In this article, we’ll dive into the offensive positions, excluding the quarterback position, as spending at the quarterback position is less about value and more about doing whatever you can to retain a good one if you have him.
Methodology
Each plot below shows the designated positional unit, with the seasonal percentage of cap spent on the x-axis and the total WAR for the unit on the y-axis. For each contract type, there are 224 data points: 32 teams times seven years (since 2013).
Wide receivers generally provide the most WAR of any offensive unit outside of quarterback and are also second in average cap spent per player.
The wide receiver trend lines for extensions, free agents and rookie cap spending have well-defined slopes as cap spending increases. Spending higher allocations of cap on rookie contracts has generally been negative. Receivers can take longer than other positions to post meaningful production. Plus, the trend is influenced by the combination of exponentially increasing contract values for top picks and the large number of high-profile draft busts in recent years.
While high-priced rookies haven’t been particularly valuable, high-priced extensions have been a wise allocation of salary cap. It’s a bit of an oxymoron that rookie contracts haven’t been valued, but extension of these same rookies have been strong values. This could be that finding a gem at the position isn’t as simple as drafting one early, but rather getting looks at enough and getting lucky.
Top wide receivers rarely hit free agency, and teams with higher spending at wide receiver don’t improve unit WAR much. But spending at the position in free agency doesn’t appear to be hugely negative, either.
Guards and tackles show the generally assumed relationship of contract spending and value, with extension-dominant units having the best value and free agency spending being most detrimental.
Those trends are more pronounced at tackle, with teams that spend the most in free agency at the position having dramatically worse positional WAR, while those with more high-value spending in the draft showing a positive WAR trend. The trend lines point strongly to tackle as a position that teams need to address in the draft and not be left to fight for lesser players in free agency.
Center has the lowest spending of any offensive line position and shows some relative value in free agency. If you are going shopping in free agency, center might be a position to target.
Running backs show the lowest variation in performance by contract type and are an anomaly in extensions providing such little value and rookie contracts leading the way. The general wisdom that you should avoid extending generational talents at running back is backed by the numbers.

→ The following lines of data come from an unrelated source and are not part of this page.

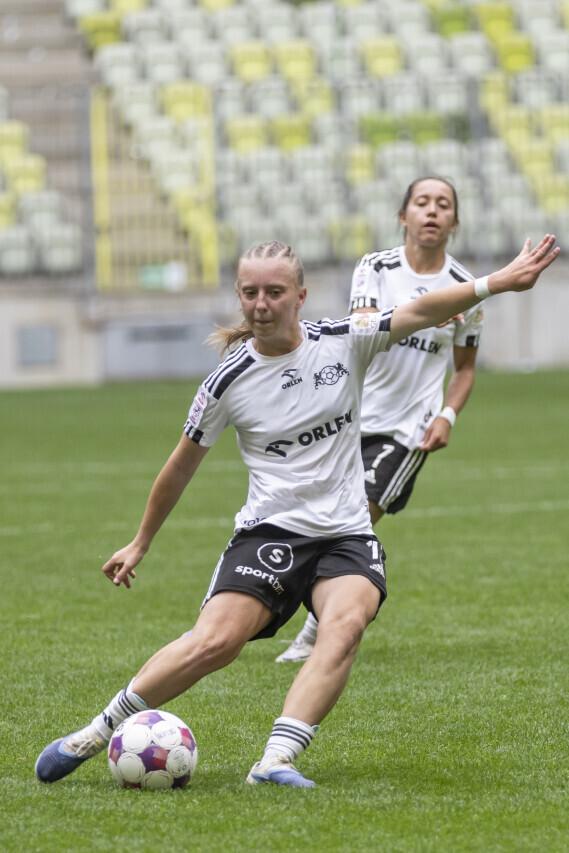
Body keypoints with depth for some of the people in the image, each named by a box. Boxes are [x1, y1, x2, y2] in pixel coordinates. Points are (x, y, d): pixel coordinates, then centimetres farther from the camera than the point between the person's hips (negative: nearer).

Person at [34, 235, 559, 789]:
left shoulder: (345, 343, 1)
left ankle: (275, 761, -38)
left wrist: (497, 282, -22)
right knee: (216, 641, -23)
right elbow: (182, 466, 10)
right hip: (268, 533, -1)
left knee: (346, 623, -30)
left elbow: (421, 312, -9)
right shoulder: (228, 383, -1)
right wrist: (140, 545, 19)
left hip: (346, 535, 1)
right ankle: (96, 734, -8)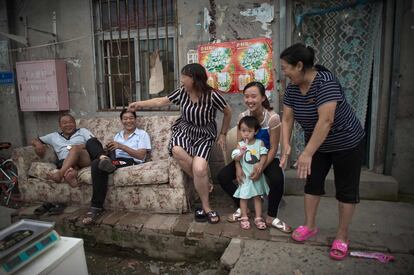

Tight ends aren’t quite on the level of wide receivers in terms of WAR generation, but being another cog of downfield pass production produces numbers favorable in comparison to the other offensive positions. Extensions have the steepest slope for value at tight end; If you have a great tight end, you shouldn’t hesitate to extend him. The biggest tight end contracts pale in comparison to those for wide receivers, and even those for running backs. As long as the tight end market is undervalued and the franchise tag remains dirt cheap, it’s unlikely we’ll see any stud at the position make it to free agency.